TEMPO.CO, Bandung - Tiap datang musim hujan, pekerjaan Mas Nanu Munajar Dahlan alias Abah Nanu, 53 tahun, sering bertambah. Selain mengajar di Jurusan Tari Sekolah Tinggi Seni Indonesia (STSI) Bandung, bergiat di acara seni budaya Sunda, serta melatih petani bunga Cihideung, di padepokan Karang Kamuning, ia sering dapat permintaan mendadak.
Sebagai pawang hujan cukup terkenal di Bandung, banyak yang ingin memakai jasanya. "Biasanya, tiap hari saya cuma sanggup menerima dua permintaan saja," katanya saat ditemui Tempo, Rabu, 16 Januari 2013.
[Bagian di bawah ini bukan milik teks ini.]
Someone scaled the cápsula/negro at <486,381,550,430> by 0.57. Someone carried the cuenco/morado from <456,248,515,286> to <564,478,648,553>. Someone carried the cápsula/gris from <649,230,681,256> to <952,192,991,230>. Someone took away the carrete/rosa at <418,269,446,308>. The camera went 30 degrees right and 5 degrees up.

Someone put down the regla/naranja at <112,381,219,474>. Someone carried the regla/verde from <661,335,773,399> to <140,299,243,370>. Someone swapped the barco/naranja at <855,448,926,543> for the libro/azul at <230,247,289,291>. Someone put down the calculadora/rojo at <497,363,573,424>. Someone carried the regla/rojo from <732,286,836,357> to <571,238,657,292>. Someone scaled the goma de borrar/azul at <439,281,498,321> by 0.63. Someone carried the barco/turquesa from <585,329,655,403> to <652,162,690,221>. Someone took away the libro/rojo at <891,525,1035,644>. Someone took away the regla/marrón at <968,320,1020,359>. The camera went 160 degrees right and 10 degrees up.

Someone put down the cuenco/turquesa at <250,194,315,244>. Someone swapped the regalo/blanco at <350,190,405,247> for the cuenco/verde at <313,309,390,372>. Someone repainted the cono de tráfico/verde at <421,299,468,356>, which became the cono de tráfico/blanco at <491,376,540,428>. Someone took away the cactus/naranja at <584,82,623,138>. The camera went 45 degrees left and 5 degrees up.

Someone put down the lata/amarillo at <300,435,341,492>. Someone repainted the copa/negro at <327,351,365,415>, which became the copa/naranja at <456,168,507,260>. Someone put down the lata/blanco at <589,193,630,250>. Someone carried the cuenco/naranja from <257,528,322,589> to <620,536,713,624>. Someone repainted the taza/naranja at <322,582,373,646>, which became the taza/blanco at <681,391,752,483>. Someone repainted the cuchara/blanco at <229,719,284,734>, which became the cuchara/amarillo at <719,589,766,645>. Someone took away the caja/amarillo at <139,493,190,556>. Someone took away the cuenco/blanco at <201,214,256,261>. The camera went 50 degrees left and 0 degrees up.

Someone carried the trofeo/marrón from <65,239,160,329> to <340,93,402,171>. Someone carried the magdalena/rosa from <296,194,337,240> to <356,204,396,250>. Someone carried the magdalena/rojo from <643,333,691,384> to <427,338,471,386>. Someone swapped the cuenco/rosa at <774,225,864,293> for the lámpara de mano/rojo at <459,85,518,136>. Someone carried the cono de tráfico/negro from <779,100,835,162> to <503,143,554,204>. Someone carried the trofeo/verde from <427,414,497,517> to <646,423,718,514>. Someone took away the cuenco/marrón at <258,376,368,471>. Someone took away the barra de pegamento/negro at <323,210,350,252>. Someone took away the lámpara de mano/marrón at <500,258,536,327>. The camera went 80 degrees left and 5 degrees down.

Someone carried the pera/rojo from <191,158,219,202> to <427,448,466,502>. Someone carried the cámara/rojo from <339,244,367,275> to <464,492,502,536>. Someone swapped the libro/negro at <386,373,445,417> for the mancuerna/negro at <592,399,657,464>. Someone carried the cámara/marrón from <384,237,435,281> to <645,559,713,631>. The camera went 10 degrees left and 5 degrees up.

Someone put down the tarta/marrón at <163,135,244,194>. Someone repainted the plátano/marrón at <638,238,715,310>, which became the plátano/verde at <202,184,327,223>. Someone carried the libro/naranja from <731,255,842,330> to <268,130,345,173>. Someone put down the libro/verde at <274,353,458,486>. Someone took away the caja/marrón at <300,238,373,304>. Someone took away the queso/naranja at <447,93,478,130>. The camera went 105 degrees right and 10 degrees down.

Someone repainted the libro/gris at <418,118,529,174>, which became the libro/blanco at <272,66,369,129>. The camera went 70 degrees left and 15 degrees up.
Kalau ada permintaan, Abah Nanu sudah ambil ancang-ancang sepekan sebelum hari H. Persiapannya berupa doa dan zikir 300 kali tiap salat tahajud. Waktunya mulai dari pukul 1 hingga 3 dinihari. Inti dari doanya, ia meminta kepada Tuhan agar pada hari dan alamat tertentu dari pagi sampai sore misalnya, cuaca tetap cerah agar acaranya tidak tersiram hujan. "Ibarat mengajukan proposal, doa itu harus berulang-ulang setiap hari supaya dikabulkan Allah SWT," katanya.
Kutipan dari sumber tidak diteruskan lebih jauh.